What to Say when You’re Asked to Work for Free

What to Say when You’re Asked to Work for Free (downloadable pdf) by Rhonda Abrams for The Star. Practical tips for how to respond to unpaid and low-paid work offers. 


I can’t pay you, but you’ll get great exposure

  • What exactly is the nature of the exposure? How will my name and description be used? Will you have a link to my website?
  • How many people will be there?
  • I’ll need a testimonial from your company for my website and brochures.
  • Thank you, but I obviously have enough exposure since you contacted me.

I don’t have a budget for this project

  • When does your next fiscal year start? Let’s talk about a project then.
  • Who in your company might have a budget now?

We’re a start­up and don’t have any money

  • I’m swamped right now. Good luck and call me again in a month or two.
  • I would be happy to help out. But I can give you only 10 (or whatever) hours for free.
  • I’ll take stock. (Hey, if you believe in the company, take that chance. Graffiti artist David Choe got stock for painting a start-up company’s offices. That start-up was Facebook, and Choe’s stock turned out to be worth $200 million.)

I’ll trade you

  • Sure.

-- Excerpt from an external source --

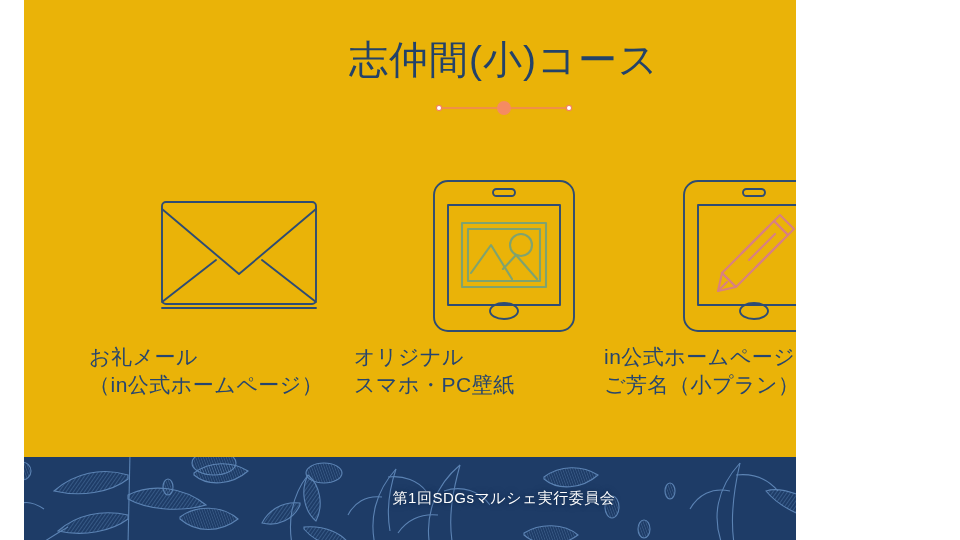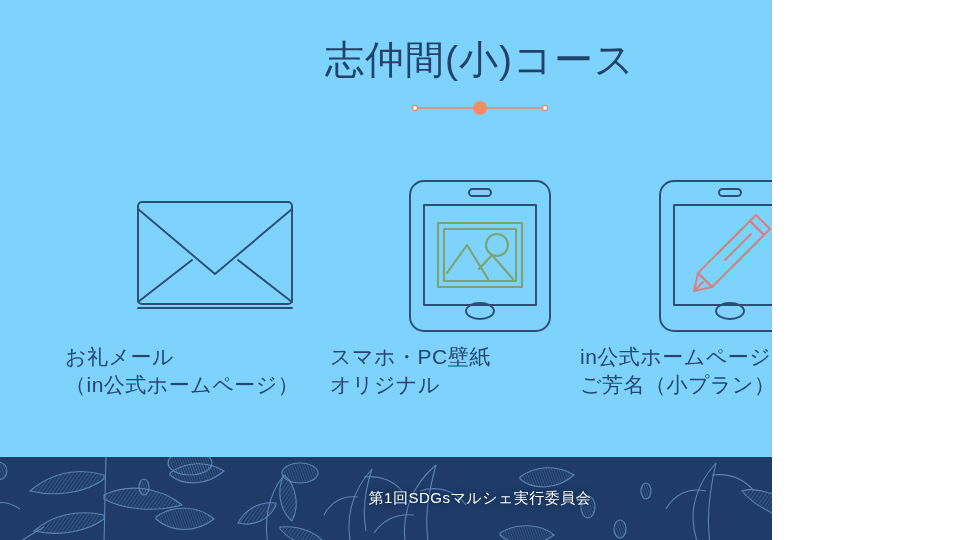"志仲間(小)コース" #slide { background: #7dd3fc -> #eab308; margin-left: none -> 24px }
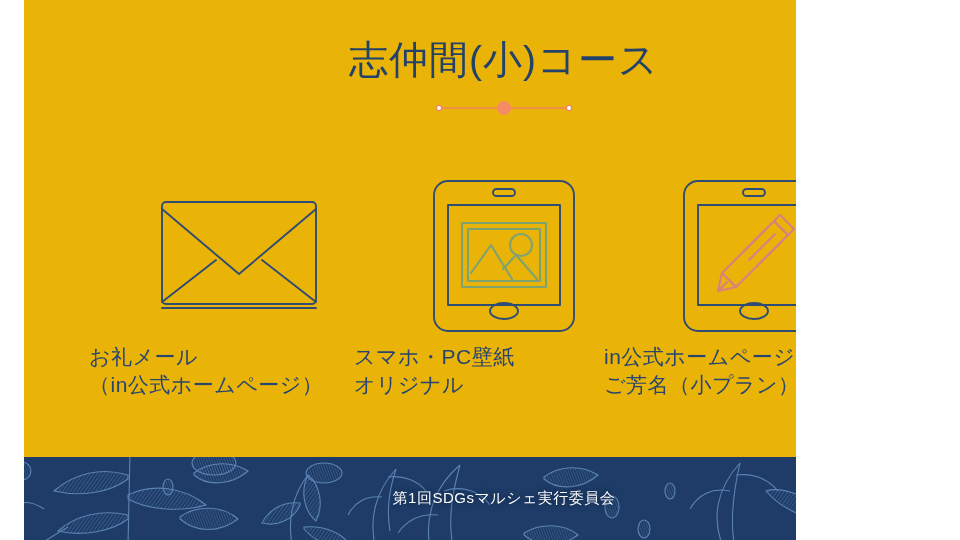"スマホ・PC壁紙" span.caption-line { order: before "オリジナル" -> after "オリジナル" }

Let’s get the deal in writing, so we know exactly what we’re swapping.
  • Sorry, I don’t really need (whatever they have to offer.)

We’re friends

  • Happy to help. Let’s write down what you’re asking me to do, what you’re paying for and what you’re not, so we keep our friendship.
  • Sorry, I don’t have the time. I need to (choose one) finish the paying projects I’m on, look for paying work.

There are lots of other people who will do it for free.

  • You should absolutely contact one of them.